### What the exercise asks
Every line below that contains "roll" is to be copied.

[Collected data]
──────────────────────────────

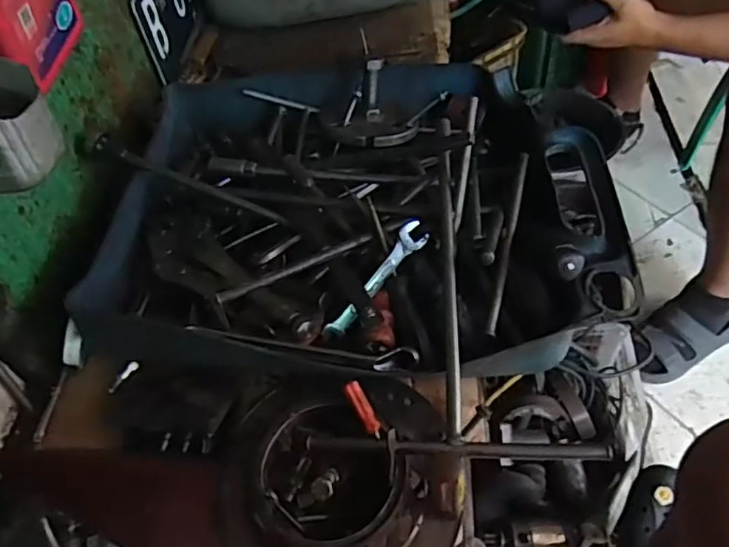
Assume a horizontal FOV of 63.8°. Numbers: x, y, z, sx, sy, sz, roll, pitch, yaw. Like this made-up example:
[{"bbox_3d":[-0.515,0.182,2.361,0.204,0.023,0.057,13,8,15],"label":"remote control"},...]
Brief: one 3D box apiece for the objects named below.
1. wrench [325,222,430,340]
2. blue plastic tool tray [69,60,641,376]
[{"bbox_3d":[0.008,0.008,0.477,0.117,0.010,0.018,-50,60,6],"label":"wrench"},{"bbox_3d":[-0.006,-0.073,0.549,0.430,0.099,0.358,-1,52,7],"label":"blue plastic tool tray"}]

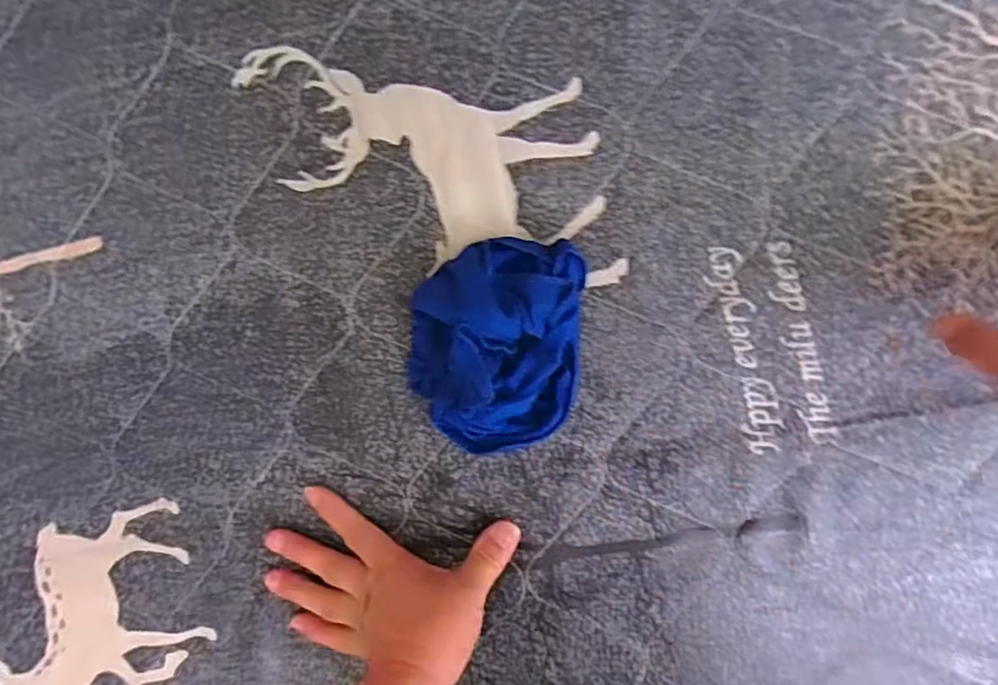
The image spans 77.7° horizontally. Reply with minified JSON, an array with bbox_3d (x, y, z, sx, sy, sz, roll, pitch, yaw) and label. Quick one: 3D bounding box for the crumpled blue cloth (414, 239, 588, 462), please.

──────────────────────────────

### Task response
Assume a horizontal FOV of 63.8°. Numbers: x, y, z, sx, sy, sz, roll, pitch, yaw. Like this made-up example:
The image spans 77.7° horizontally. Reply with minified JSON, an array with bbox_3d (x, y, z, sx, sy, sz, roll, pitch, yaw) and label. Quick one: 3D bounding box for the crumpled blue cloth (414, 239, 588, 462), please.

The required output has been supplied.